WRITTEN TASK: From the line with "застройщики, а зря" to the line with "ที่มากลับมายังบทความนั้นๆ ทุกครั้ง และห้ามลบโลโก้หรือดัดแปลง", retype each line exactly as it stands in the records below, but skip the pictures.

RECORDS SHOWN:
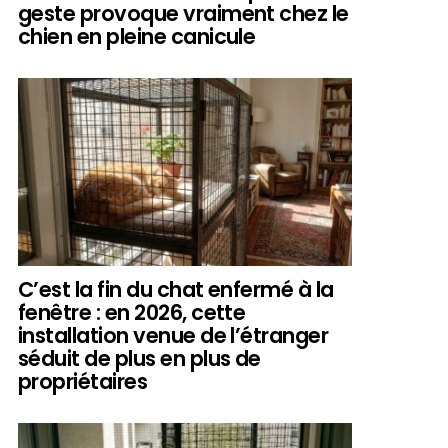
geste provoque vraiment chez le
chien en pleine canicule
C’est la fin du chat enfermé à la
fenêtre : en 2026, cette
installation venue de l’étranger
séduit de plus en plus de
propriétaires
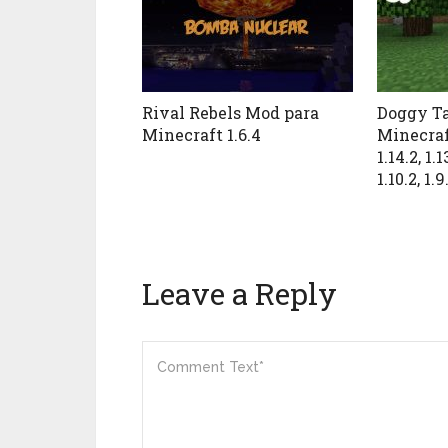
Rival Rebels Mod para
Doggy Ta
Minecraft 1.6.4
Minecraft 
1.14.2, 1.13
1.10.2, 1.9
Leave a Reply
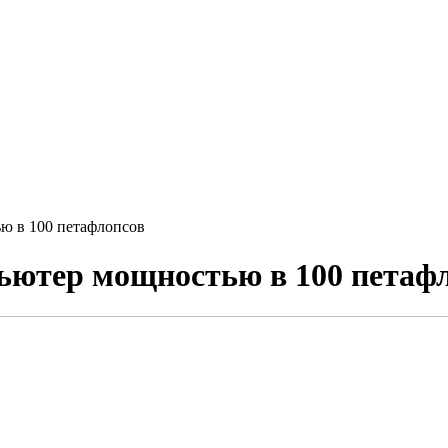
ю в 100 петафлопсов
ьютер мощностью в 100 петаф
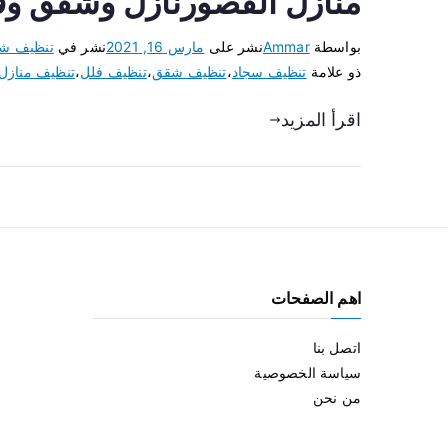
منازل القصورنازل وشقق وف
بواسطة
Ammar
نشر على
مارس 16, 2021
نشر في
تنظيف ش
ذو علامة
تنظيف سجاد
،
تنظيف شقق
،
تنظيف فلل
،
تنظيف منازل
اقرأ المزيد
اهم الصفحات
اتصل بنا
سياسة الخصوصية
من نحن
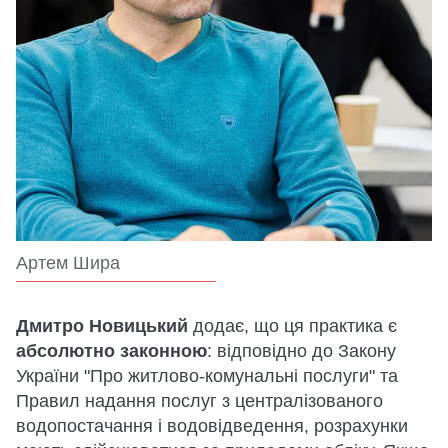
Артем Шира
Дмитро Новицький
додає, що ця практика є
абсолютно законною
: відповідно до Закону
України "Про житлово-комунальні послуги" та
Правил надання послуг з централізованого
водопостачання і водовідведення, розрахунки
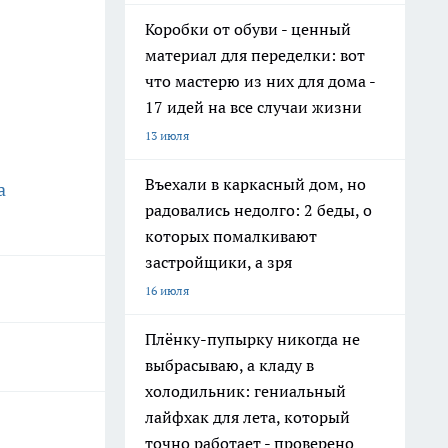
Коробки от обуви - ценный
материал для переделки: вот
что мастерю из них для дома -
17 идей на все случаи жизни
13 июля
Въехали в каркасный дом, но
а
радовались недолго: 2 беды, о
которых помалкивают
застройщики, а зря
16 июля
Плёнку-пупырку никогда не
выбрасываю, а кладу в
холодильник: гениальный
лайфхак для лета, который
точно работает - проверено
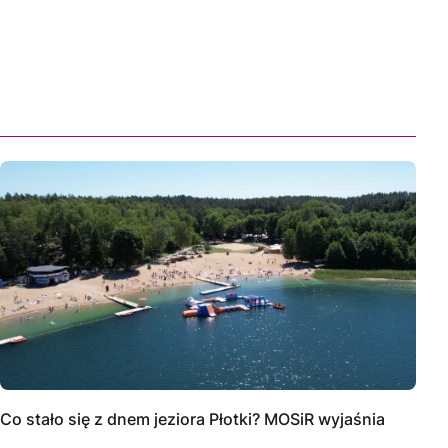
Co stało się z dnem jeziora Płotki? MOSiR wyjaśnia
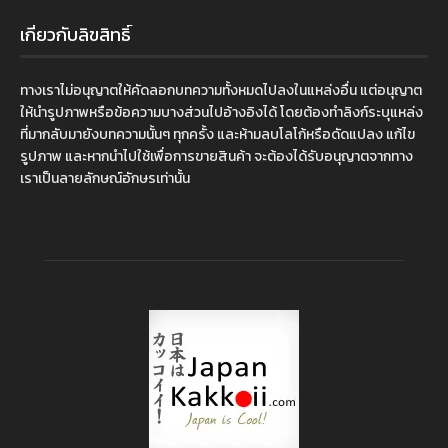
เกี่ยวกับลิขสิทธิ์
ทางเราไม่อนุญาตให้คัดลอกบทความทั้งหมดไปลงในแหล่งอื่น แต่อนุญาต
ให้นำรูปภาพหรือข้อความบางส่วนไปอ้างอิงได้ โดยต้องทำลิงก์ระบุแหล่ง
ที่มากลับมายังบทความนั้นๆ ทุกครั้ง และห้ามลบโลโก้หรือดัดแปลง แก้ไข
รูปภาพ และหากนำไปใช้เพื่อการขายสินค้า จะต้องได้รับอนุญาตจากทาง
เราเป็นลายลักษณ์อักษรเท่านั้น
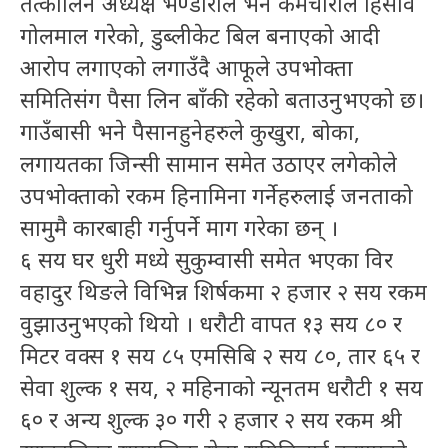
तत्कालिन अध्यक्ष भण्डारीले भने कर्मचारीले हिसाव
गोलमाल गरेको, डुब्लीकेट बिल बनाएको आदी
आरोप लगाएको लगाउँदै आफूले उपभोक्ता
समितिसंग पैसा लिन बाँकी रहेको बताउनुभएको छ।
गाउँबासी भने पैसानहुनेहरुले कुखुरा, बोका,
लगायतका जिन्सी सामान समेत उठाएर लगेकोले
उपभोक्ताको रकम हिनामिना गर्नेहरुलाई जनताको
सामुमै कारबाही गर्नुपर्ने माग गरेका छन् ।
६ सय घर धुरी मध्ये सुकुम्वासी समेत भएका विर
वहादुर थिङले विभिन्न शिर्षकमा २ हजार २ सय रकम
वुझाउनुभएको थियो । धरौटी वापत १३ सय ८० र
मिटर वक्स १ सय ८५ एमसिबि २ सय ८०, तार ६५ र
सेवा शुल्क १ सय, २ महिनाको न्यूनतम धरौटी १ सय
६० र अन्य शुल्क ३० गरी २ हजार २ सय रकम श्री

THE COMPLETED TASK:
застройщики, а зря
16 июля
Плёнку-пупырку никогда не
выбрасываю, а кладу в
холодильник: гениальный
лайфхак для лета, который
точно работает - проверено
Co stało się z dnem jeziora Płotki? MOSiR wyjaśnia
เกี่ยวกับลิขสิทธิ์
ทางเราไม่อนุญาตให้คัดลอกบทความทั้งหมดไปลงในแหล่งอื่น แต่อนุญาต
ให้นำรูปภาพหรือข้อความบางส่วนไปอ้างอิงได้ โดยต้องทำลิงก์ระบุแหล่ง
ที่มากลับมายังบทความนั้นๆ ทุกครั้ง และห้ามลบโลโก้หรือดัดแปลง แก้ไข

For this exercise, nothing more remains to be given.